Isolate every line in the records below with "CIRCLE" in it.

══ The data ══

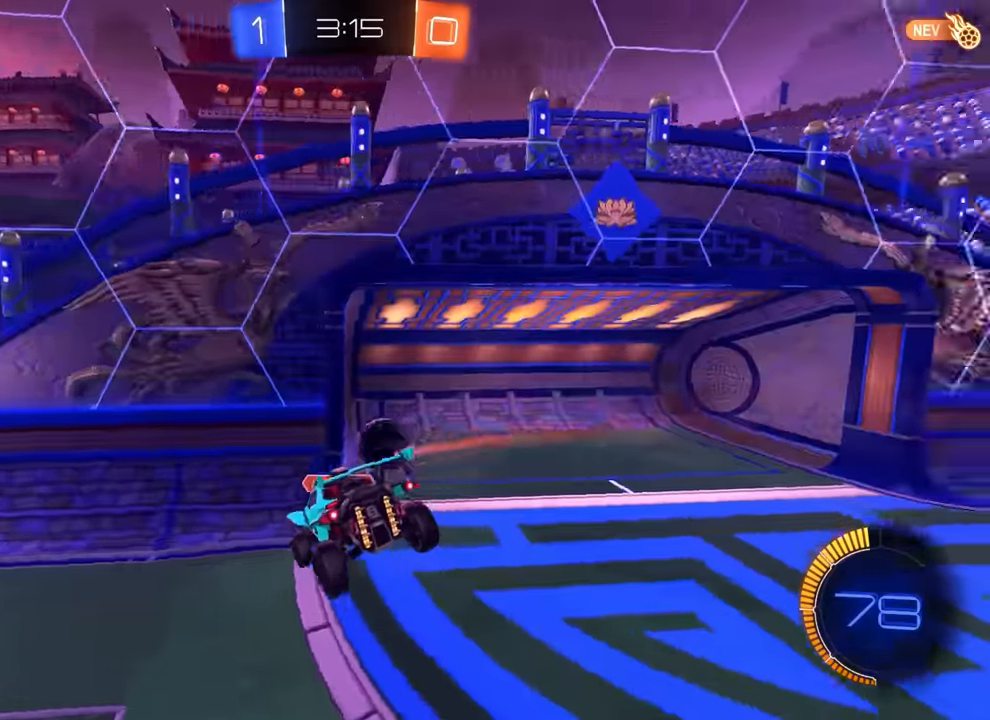
{"buttons": [], "left_stick": "right", "events": [[117, "TRIANGLE", "down"], [233, "TRIANGLE", "up"], [283, "left_stick", "down-right"], [500, "left_stick", "right"]]}
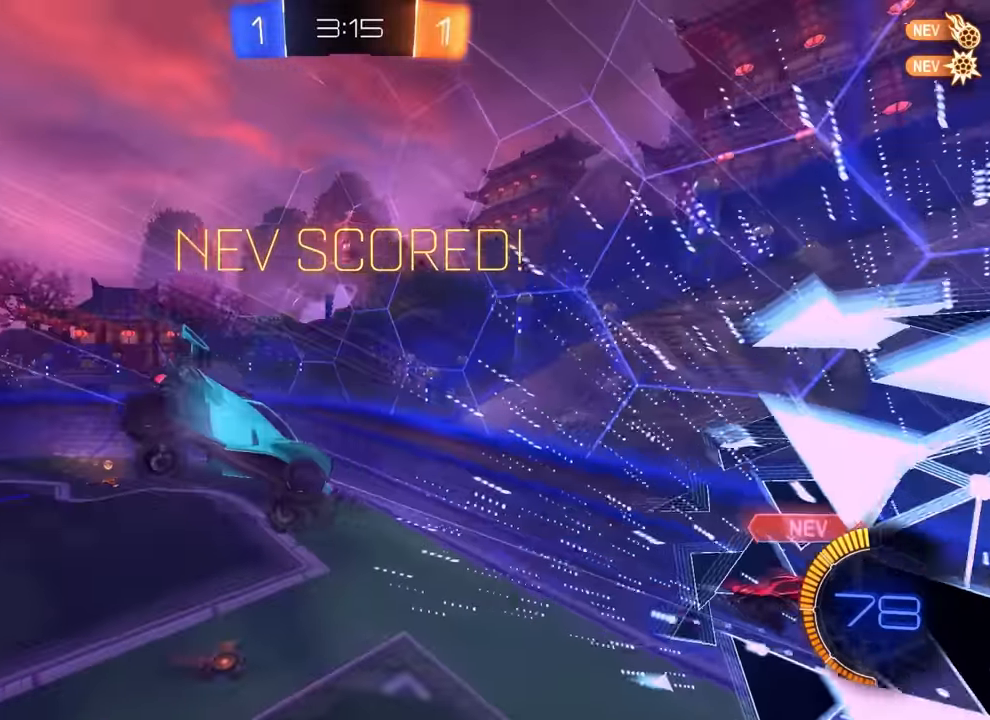
{"buttons": [], "left_stick": "right", "events": []}
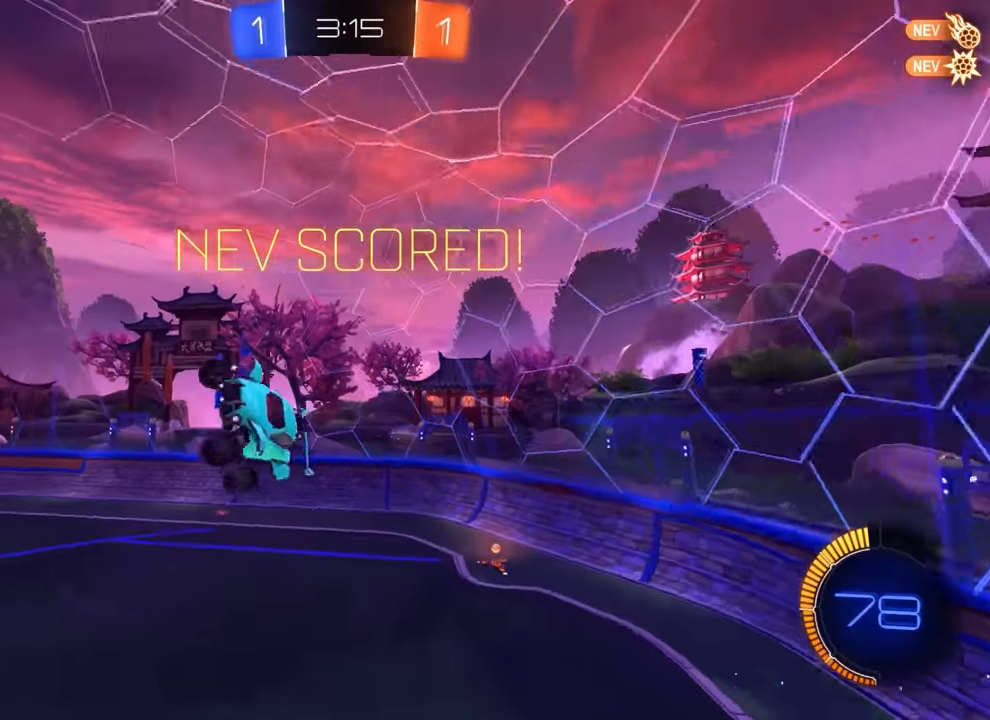
{"buttons": ["CIRCLE", "R1"], "left_stick": "up-right", "events": [[350, "CIRCLE", "down"], [367, "R1", "down"], [450, "left_stick", "up-right"]]}
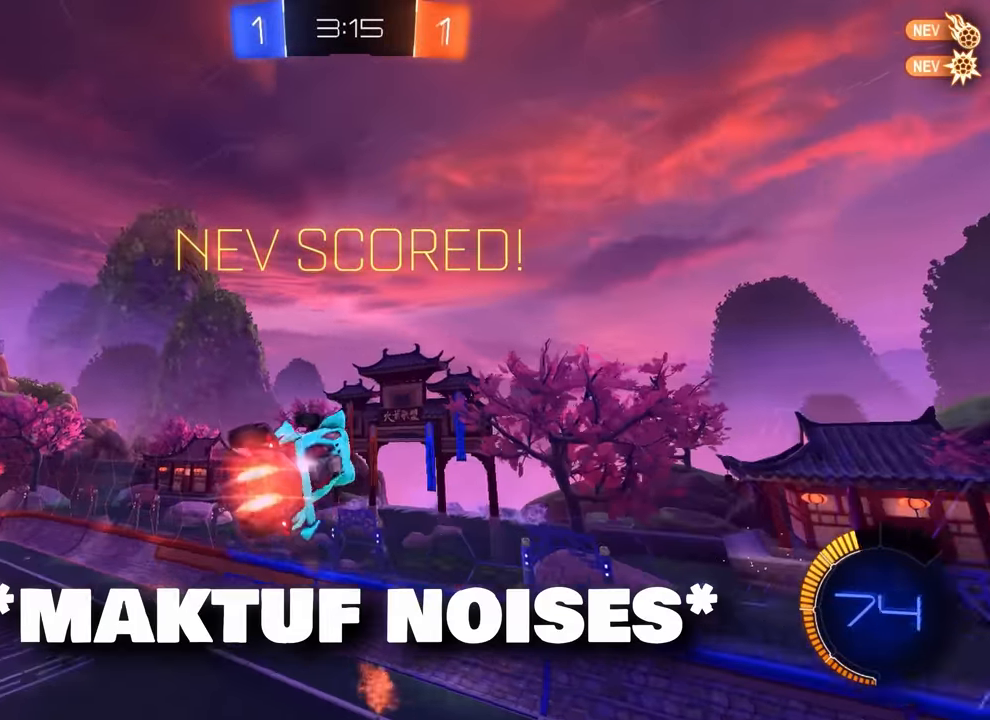
{"buttons": ["CIRCLE", "R1"], "left_stick": "up-right", "events": []}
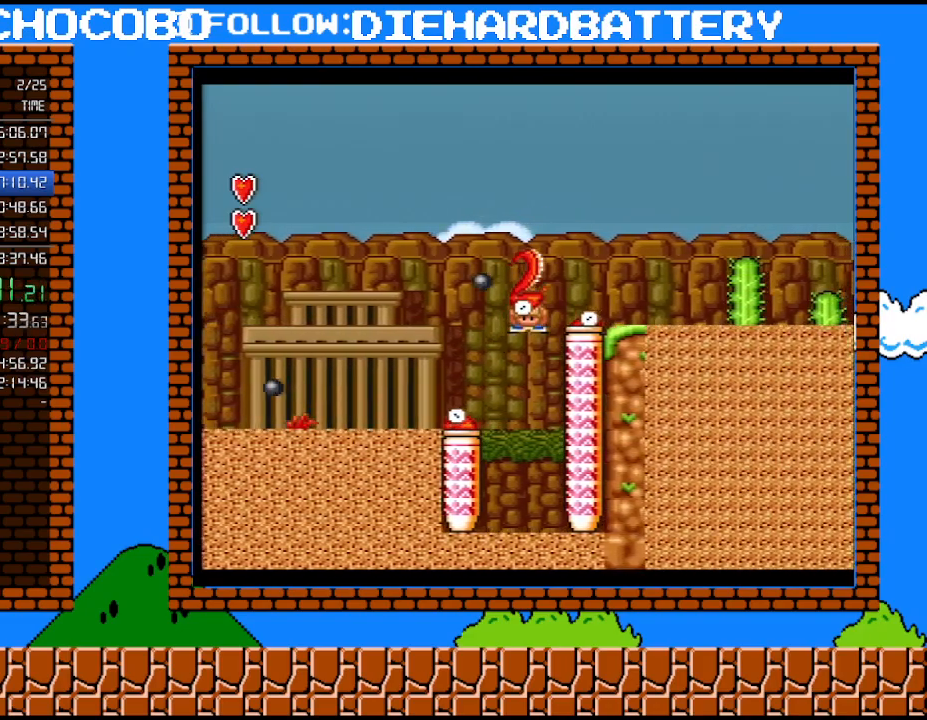
Gameplay with a controller (Nintendo layout); each line is a JSON object with the inputs held at the frame after it. "events" lists button and stick changes between this image and that frame as [ms after this image, input, new state], when the widget could be followed in between. Not read: HOME L3 R3.
{"buttons": ["Y", "DPAD_RIGHT"], "events": [[67, "B", "up"], [300, "B", "down"], [450, "B", "up"]]}
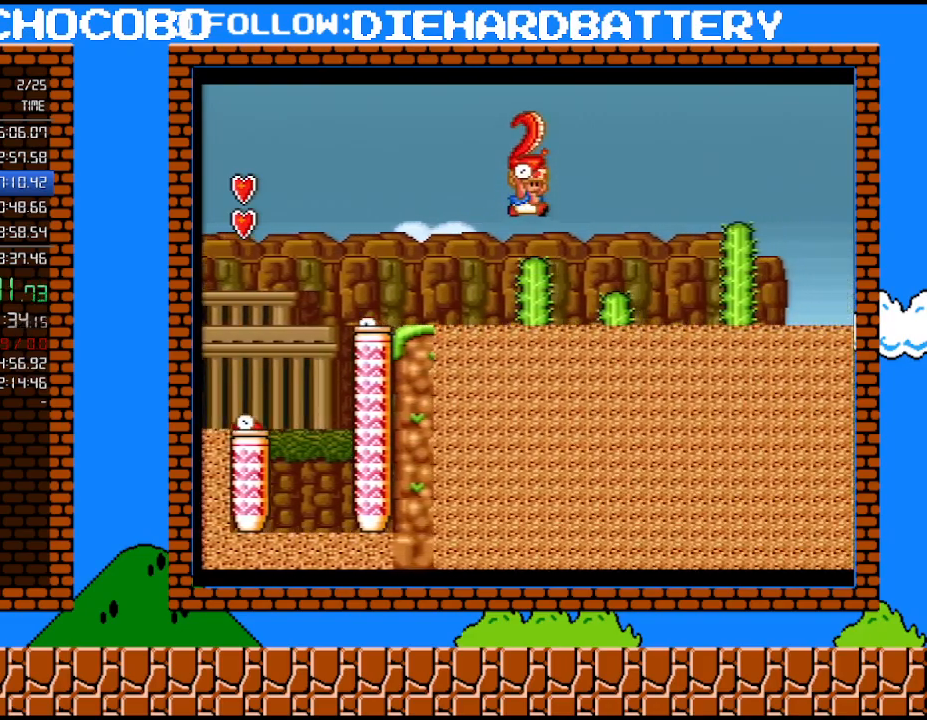
{"buttons": ["B", "Y"], "events": [[133, "DPAD_UP", "down"], [200, "DPAD_RIGHT", "up"], [233, "DPAD_LEFT", "down"], [233, "DPAD_UP", "up"], [267, "DPAD_LEFT", "up"], [333, "B", "down"]]}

═══

▶ [Your solution]
{"buttons": ["CIRCLE", "R1"], "left_stick": "up-right", "events": [[350, "CIRCLE", "down"], [367, "R1", "down"], [450, "left_stick", "up-right"]]}
{"buttons": ["CIRCLE", "R1"], "left_stick": "up-right", "events": []}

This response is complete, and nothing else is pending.